* _Records provided_
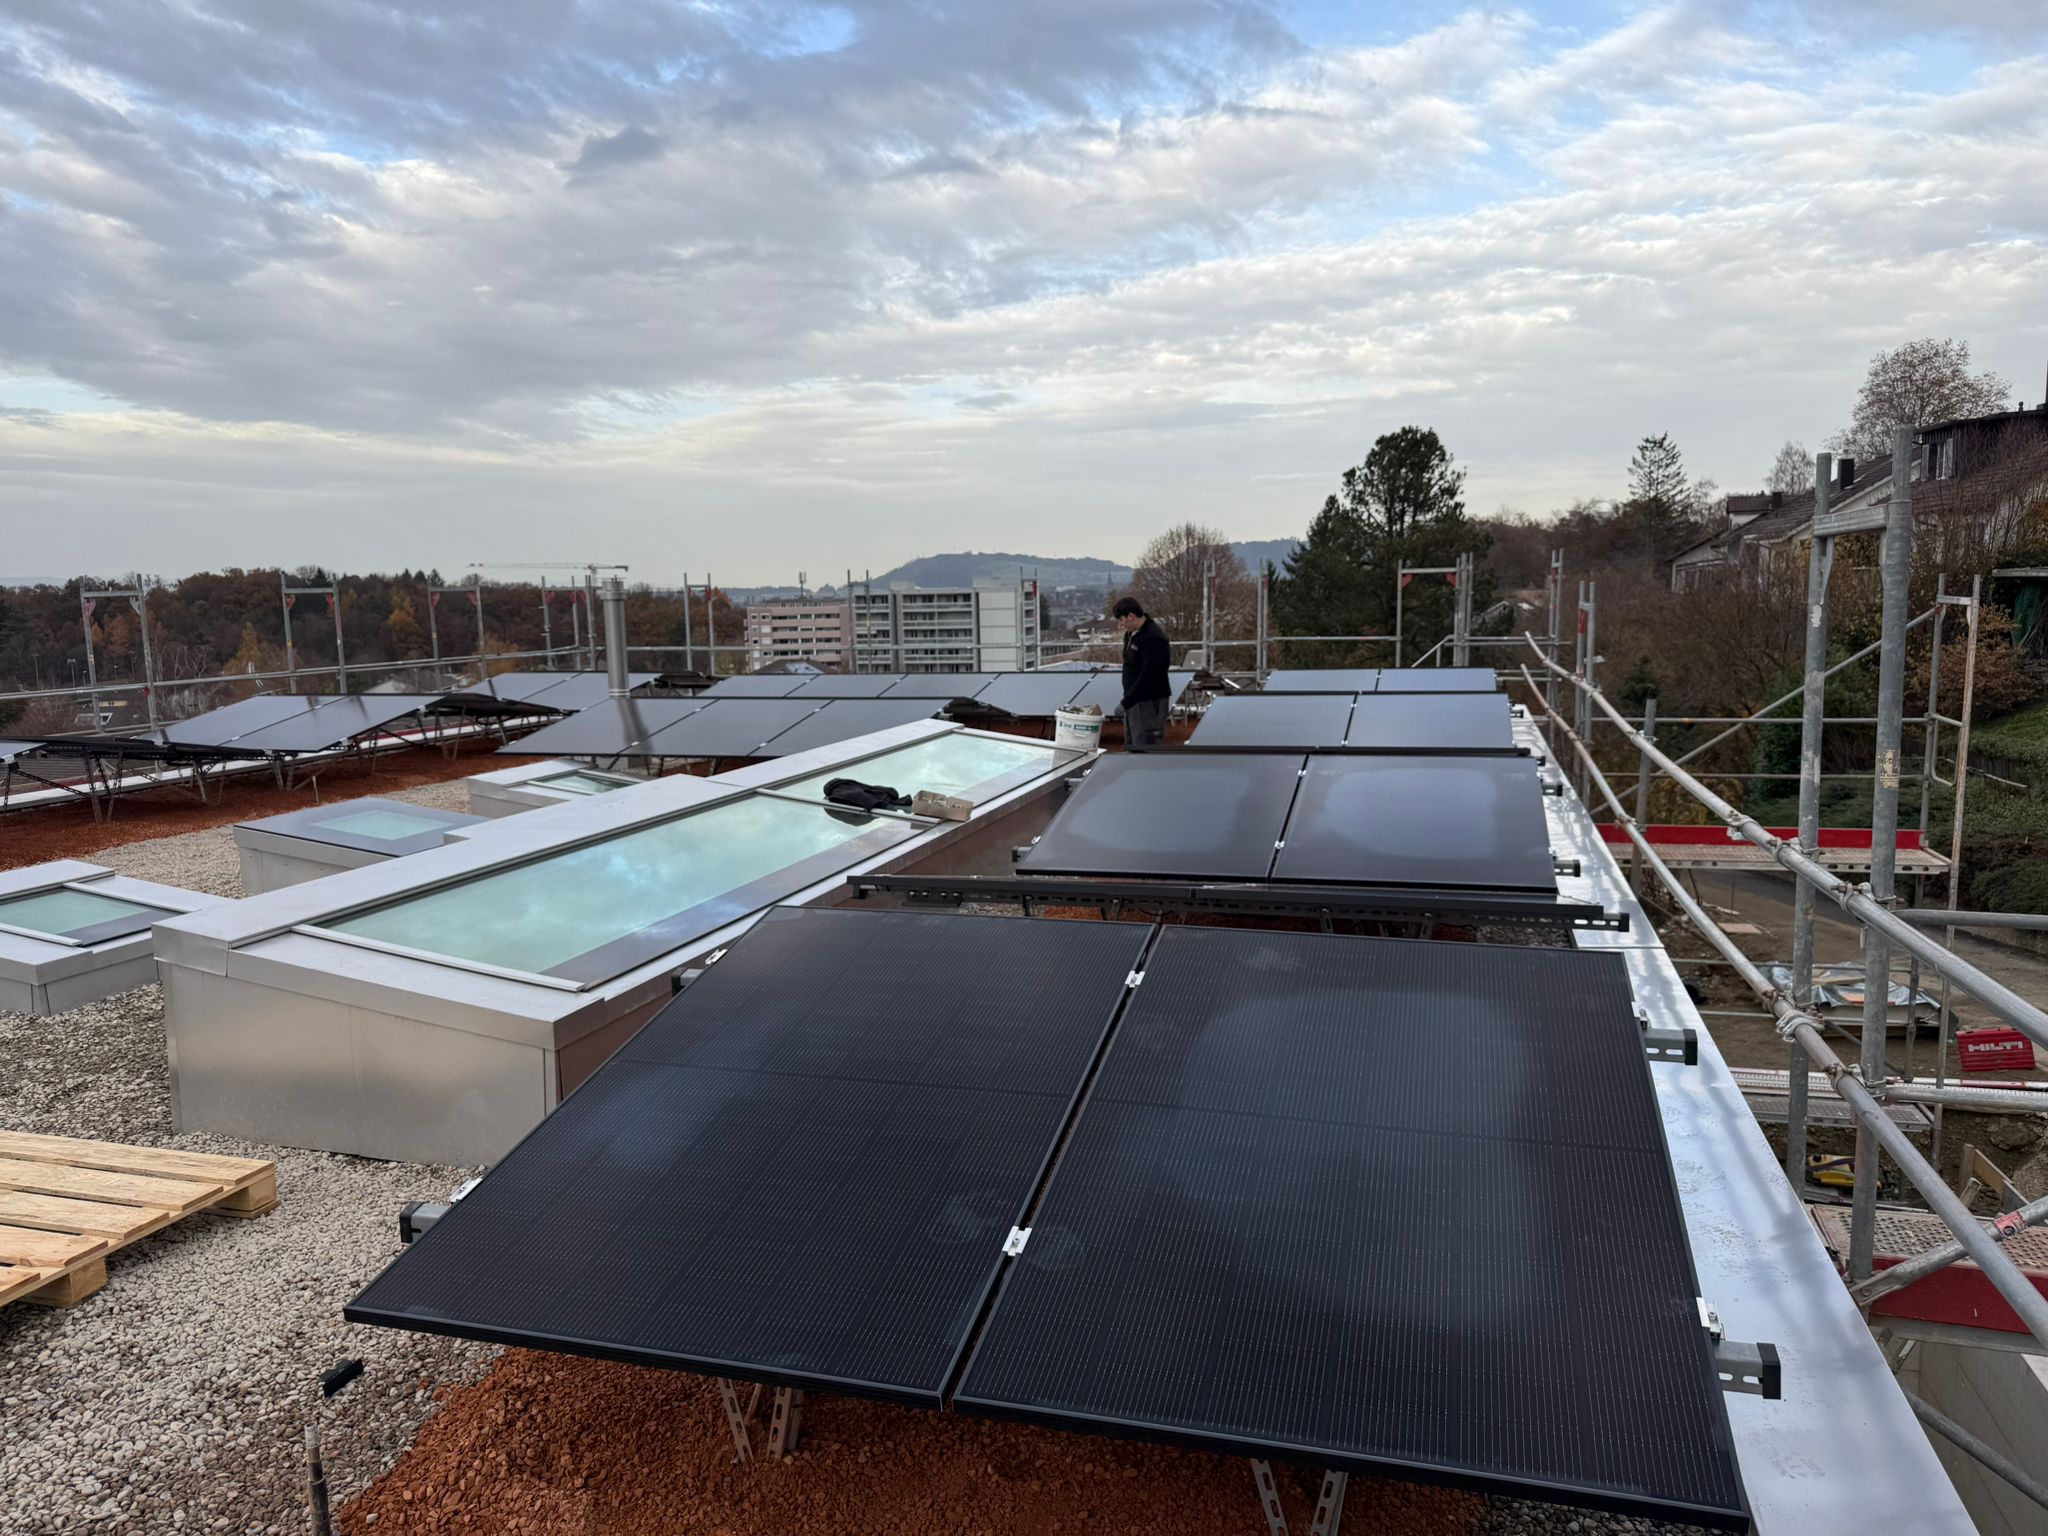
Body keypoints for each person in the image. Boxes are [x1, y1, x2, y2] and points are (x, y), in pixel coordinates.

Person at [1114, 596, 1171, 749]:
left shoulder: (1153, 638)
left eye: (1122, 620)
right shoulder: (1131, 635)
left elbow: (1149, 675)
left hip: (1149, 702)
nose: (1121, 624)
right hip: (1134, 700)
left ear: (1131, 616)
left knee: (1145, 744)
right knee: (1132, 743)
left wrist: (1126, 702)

* _Exercise_
Print again the material above, limited to the lines from the one holding "left elbow: (1149, 675)" through the last, inclusive.

* _Solution for this problem_
left elbow: (1149, 675)
left hip: (1149, 702)
nose: (1121, 624)
right hip: (1134, 700)
left ear: (1131, 616)
left knee: (1145, 744)
right knee: (1132, 743)
left wrist: (1126, 702)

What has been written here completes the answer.